The second reason was perfectionism. I would often start to work on a project and getting something going. But midway through, I would spend way too much time on something because I had to get it "just right" before proceeding. This, in turn, would rapidly burn any energy I had towards the project and eventually I would stop because I felt like I didn't build things well enough, even though it's something that probably no one else will see.

This year, I decided that I would not let those things hold me back. I started by working on a smaller project for something I needed, doing my best to not fall into those traps that I felt into before. After two weeks, I'm proud to ship a project that I built from scratch, start to finish - Trello Echo.

Trello Echo

The reason I built this project is because Trello is an awesome tool, and I use it quite frequently. But one of the things it doesn't have that I found myself desiring is the ability to create repeatable cards on a repeatable schedule. I looked around and found very little regarding this, and it didn't seem like Trello would be building this any time soon, so I decided to build my own tool.

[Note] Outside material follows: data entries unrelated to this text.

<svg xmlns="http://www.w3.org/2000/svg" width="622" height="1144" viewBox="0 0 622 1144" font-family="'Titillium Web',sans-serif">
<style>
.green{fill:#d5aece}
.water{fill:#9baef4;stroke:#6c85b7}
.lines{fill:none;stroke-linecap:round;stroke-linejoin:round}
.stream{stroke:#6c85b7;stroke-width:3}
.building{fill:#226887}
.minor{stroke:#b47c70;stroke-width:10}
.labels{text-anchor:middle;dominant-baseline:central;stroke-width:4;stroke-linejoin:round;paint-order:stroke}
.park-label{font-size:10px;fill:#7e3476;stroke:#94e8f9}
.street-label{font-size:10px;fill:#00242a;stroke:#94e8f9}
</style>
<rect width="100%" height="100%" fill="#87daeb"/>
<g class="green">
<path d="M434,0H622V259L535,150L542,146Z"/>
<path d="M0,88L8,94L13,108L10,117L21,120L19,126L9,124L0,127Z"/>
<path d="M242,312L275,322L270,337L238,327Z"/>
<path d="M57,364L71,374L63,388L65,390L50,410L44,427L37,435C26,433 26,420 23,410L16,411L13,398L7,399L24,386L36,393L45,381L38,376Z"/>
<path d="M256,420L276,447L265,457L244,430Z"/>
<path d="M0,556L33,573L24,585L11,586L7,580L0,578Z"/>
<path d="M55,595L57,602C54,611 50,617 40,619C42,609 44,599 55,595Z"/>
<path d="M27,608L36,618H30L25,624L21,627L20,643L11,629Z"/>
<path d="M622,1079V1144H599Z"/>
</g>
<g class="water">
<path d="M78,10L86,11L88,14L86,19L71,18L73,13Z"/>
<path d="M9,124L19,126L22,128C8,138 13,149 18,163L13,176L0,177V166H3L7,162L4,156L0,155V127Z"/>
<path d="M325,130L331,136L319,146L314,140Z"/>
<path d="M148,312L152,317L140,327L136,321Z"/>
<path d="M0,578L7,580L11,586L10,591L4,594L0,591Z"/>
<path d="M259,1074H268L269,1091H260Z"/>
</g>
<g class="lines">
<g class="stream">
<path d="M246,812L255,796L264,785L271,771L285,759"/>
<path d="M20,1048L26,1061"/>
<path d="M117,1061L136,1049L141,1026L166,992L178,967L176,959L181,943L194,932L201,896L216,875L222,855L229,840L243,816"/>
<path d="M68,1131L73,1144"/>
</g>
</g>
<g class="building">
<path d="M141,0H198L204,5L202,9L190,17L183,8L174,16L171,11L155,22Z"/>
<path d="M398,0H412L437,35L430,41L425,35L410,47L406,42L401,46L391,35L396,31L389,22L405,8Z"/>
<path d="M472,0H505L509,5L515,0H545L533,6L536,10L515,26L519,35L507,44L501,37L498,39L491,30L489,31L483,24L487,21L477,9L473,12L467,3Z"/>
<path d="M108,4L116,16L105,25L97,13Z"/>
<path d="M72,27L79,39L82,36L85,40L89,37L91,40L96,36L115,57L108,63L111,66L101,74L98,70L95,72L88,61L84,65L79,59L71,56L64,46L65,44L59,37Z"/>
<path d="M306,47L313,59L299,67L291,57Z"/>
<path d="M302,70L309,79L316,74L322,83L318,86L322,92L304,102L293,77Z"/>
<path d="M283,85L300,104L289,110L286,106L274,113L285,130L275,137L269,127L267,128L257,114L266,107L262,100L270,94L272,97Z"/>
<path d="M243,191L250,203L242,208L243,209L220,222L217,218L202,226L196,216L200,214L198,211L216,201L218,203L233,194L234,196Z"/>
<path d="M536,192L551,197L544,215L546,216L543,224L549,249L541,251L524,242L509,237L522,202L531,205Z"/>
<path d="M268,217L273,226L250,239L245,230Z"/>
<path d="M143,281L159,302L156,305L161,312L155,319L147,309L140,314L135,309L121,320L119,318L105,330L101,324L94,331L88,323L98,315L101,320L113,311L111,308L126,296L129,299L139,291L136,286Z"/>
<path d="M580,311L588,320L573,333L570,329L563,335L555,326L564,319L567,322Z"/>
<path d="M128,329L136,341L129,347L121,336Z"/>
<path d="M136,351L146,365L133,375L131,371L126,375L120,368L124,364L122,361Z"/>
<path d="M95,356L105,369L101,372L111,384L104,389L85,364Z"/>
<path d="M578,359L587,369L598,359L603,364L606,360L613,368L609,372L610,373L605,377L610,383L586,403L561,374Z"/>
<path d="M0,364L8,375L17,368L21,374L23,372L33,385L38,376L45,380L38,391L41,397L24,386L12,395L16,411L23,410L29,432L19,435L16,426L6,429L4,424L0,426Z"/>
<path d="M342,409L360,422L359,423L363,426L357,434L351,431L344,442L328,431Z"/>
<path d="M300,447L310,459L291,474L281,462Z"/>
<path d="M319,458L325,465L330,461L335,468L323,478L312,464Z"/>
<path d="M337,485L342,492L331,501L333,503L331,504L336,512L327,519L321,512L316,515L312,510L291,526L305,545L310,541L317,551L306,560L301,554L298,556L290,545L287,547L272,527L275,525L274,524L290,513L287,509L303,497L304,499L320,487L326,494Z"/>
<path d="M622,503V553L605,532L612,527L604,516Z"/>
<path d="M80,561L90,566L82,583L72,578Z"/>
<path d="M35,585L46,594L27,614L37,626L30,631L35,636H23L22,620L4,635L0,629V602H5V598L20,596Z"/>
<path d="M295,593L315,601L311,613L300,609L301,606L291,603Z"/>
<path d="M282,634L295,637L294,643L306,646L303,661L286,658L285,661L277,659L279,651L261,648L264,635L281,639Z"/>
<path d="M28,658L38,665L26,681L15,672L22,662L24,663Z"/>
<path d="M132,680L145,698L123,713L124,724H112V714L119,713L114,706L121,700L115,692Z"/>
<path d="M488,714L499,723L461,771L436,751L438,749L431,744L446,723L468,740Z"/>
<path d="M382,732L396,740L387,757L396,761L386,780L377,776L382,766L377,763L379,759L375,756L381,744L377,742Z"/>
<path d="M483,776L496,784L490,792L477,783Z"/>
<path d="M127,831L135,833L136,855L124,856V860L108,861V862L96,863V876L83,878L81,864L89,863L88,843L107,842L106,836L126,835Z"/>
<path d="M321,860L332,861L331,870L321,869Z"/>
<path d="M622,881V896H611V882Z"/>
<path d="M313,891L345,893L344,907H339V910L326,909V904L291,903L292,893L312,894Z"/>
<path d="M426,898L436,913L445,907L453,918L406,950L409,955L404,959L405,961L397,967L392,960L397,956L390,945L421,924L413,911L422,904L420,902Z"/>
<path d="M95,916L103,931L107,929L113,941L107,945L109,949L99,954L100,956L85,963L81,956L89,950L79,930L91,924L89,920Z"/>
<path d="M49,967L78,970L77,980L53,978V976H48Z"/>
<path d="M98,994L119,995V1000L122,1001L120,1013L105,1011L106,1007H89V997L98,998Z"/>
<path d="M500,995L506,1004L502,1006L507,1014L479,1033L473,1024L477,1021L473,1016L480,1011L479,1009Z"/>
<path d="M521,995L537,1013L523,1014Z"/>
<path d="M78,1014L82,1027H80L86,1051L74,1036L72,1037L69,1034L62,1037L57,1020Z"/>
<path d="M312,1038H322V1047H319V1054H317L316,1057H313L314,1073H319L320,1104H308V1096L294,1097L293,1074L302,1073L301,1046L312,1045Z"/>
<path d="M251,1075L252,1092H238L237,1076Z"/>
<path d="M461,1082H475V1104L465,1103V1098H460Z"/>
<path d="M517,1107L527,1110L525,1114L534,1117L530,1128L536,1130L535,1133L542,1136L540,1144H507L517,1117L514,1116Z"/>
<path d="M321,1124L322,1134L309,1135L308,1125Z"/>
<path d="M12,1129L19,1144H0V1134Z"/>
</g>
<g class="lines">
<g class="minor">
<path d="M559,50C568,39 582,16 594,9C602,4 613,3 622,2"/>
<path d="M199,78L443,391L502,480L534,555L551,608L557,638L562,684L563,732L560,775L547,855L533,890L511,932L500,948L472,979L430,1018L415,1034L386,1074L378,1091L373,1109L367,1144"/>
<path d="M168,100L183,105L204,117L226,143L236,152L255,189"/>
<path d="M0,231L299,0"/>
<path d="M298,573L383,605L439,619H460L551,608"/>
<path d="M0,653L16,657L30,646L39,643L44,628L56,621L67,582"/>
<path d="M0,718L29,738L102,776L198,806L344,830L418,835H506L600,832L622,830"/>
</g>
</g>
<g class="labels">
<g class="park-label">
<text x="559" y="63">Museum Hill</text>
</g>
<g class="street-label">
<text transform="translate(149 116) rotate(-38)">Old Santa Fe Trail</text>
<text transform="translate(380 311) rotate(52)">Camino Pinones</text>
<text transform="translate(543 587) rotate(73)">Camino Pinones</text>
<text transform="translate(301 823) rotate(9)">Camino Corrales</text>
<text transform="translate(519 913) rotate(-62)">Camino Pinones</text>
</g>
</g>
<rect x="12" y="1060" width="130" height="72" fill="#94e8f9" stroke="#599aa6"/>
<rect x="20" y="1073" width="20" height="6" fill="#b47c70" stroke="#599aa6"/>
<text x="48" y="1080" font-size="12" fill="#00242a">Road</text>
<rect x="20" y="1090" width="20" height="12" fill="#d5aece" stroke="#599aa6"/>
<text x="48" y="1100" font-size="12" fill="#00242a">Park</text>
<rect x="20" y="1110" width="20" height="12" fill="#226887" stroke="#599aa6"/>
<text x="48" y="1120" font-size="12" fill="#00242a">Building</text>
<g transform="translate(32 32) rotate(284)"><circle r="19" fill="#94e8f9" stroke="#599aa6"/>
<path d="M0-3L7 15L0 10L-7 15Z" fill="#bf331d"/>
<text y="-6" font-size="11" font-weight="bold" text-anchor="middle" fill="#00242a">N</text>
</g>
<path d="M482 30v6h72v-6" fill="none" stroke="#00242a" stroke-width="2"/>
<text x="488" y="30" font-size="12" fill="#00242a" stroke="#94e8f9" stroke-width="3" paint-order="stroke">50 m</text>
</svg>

That's the functional reason why I built Trello Echo. But there was a deeper psychological reason for me doing this. As I mentioned, I haven't shipped much lately, and I had zero momentum going for me in that regard. Last year I built and shipped a site called WaniKani to Anki to help me with my Japanese studies. It was a great feeling to not only ship that small project, it was amazing how others in the WaniKani commnity found it useful. It was also good to see some people take interest in the project after I open-sourced the project.

But it was one of the very few things I shipped last year - full-time job included. I had zero momentum. My thoughts of inadequacy, along with all that fear, uncertainty and doubt, were kicking my ass every single day.

With this project, I feel like I was able to slay both of those aforementioned demons. The front-end of the site is super-simple and there's nothing special. The logo was something I whipped up in five minutes because I didn't want ot spent too much time on it. The screenshots on the home page are not very well done. There are very few options for creating Trello cards after you log in. I used Bootstrap, but the site is not really all that responsive and doesn't work well on mobile devices. I don't even know if it looks right outside of my fancy HiDPI screen. Some of the backend code is pretty messy. I did TDD for the most part but there are still some places with little to no test coverage.

However, the site is functional, and these issues did not deter me from releasing this site. In the past, I would immediately be thinking "That logo looks ridiculous, they'll laugh at me!" or "I need to make sure people can use this on their phones! or "This method is 40 lines long - I need to immediately refactor this!" or even "There's only 85% test coverage? Unacceptable, I cannot release this!" It sounds really silly, but that was my mentality. These are things that I plan to address at some point. It's a huge step for me, since in the past, I would have had to address these issues before even releasing anything.

By releasing a project like this, warts and all, it helps get some momentum to move forward with other projects, knowing that I don't have to be perfect and that I can build something functional even if it's not the best looking website in the entire world. I'm already feeling the urge to create and release more of my ideas out to the world. That, more than anything else, makes shipping this project with its many flaws entirely worth it.